Scott Detrow / StateImpact Pennsylvania

The before, during and after of the fracking fluid recycling process

A Williamsport-area water treatment facility has gotten approval from the Department of Environmental Protection to expand its operations, as the Sun-Gazette reports:

The approval will allow additional types of liquid waste such as boring fluids and hydrostatic fluids to be recycled into treated brine water that the industry can reuse for hydraulic fracturing in the Marcellus Shale, thus reducing the need for fresh water supplies and for waste disposal through injection wells or land filling, said Teresa Copenhaver, business development manager.

Boring fluids – the muddy water created during the laying of collection pipeline – and hydrostatic fluids – the result of pipeline testing – contain some solids but no chemicals, she said.

“We had asked if we could amend our general permit to take additional fluids and from there, they agreed to expand it even more,” Copenhaver said.

Recycling is becoming an increasingly-popular way of dealing with hydraulic fracturing fluid waste. Pennsylvania drillers reused 6.1 million barrels of fluid from July to December. That’s a 369 percent increase over the amount of fluid recycled during the last six months of 2010.

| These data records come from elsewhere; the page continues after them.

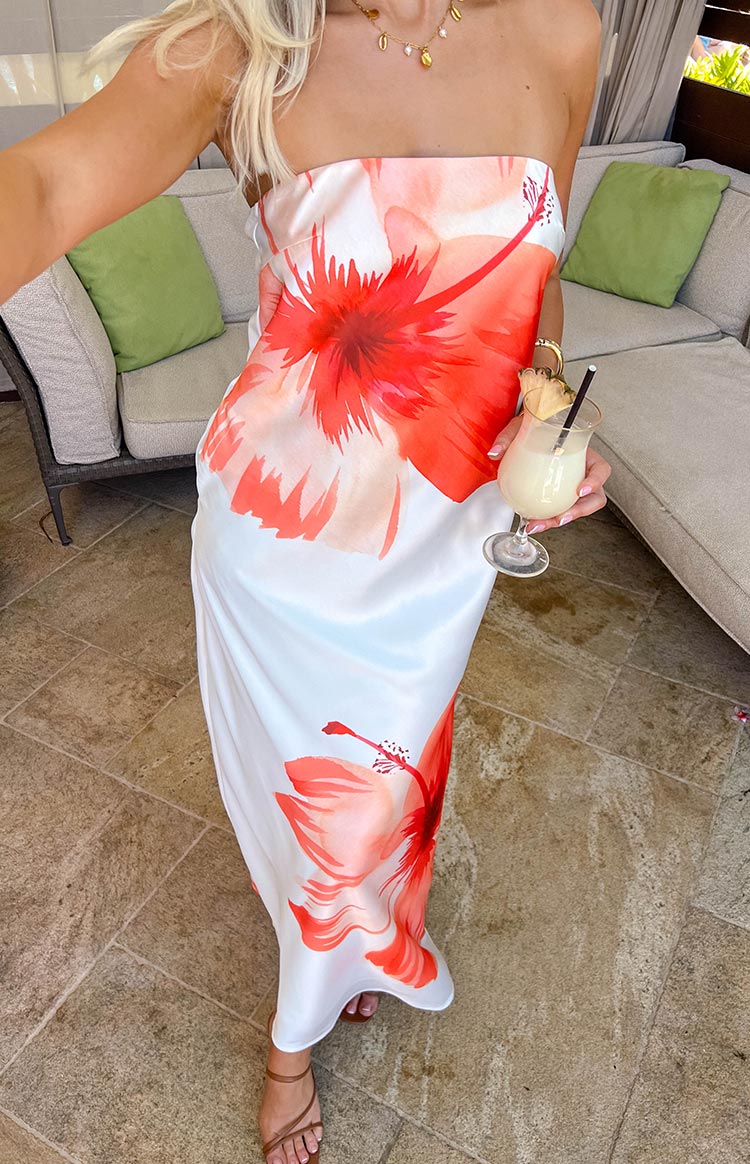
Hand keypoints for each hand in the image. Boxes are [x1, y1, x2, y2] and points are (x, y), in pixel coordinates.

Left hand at [487, 414, 611, 532]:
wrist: (527, 434)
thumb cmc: (534, 428)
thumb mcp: (522, 427)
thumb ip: (508, 437)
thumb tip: (495, 452)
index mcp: (584, 454)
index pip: (601, 469)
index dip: (595, 481)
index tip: (579, 490)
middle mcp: (583, 472)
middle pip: (594, 498)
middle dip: (578, 512)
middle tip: (559, 518)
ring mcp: (573, 485)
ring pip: (578, 509)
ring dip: (560, 520)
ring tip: (539, 524)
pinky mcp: (559, 496)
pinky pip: (559, 511)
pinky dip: (547, 519)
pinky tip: (532, 522)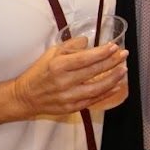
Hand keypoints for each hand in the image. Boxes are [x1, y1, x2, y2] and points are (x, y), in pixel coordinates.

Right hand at [12, 37, 128, 117]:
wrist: (25, 97)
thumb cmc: (40, 72)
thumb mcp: (51, 53)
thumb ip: (71, 45)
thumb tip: (88, 41)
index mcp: (58, 66)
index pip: (85, 59)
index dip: (102, 53)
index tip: (114, 47)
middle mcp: (63, 82)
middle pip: (93, 72)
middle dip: (112, 62)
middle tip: (124, 55)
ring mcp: (68, 97)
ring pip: (96, 88)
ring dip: (113, 79)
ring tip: (123, 70)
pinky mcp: (71, 108)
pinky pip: (93, 100)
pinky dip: (107, 93)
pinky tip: (117, 86)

It’s important two keep two things in mind, when you’re talking about recycling fracking fluid: First, it doesn’t completely eliminate the need for additional water withdrawal, as only about twenty percent of the fluid drillers inject into wells returns to the surface. Secondly, recycling is more like distillation than anything else. The brine, chemicals and sand removed from the water still need to be disposed of in landfills or injection wells.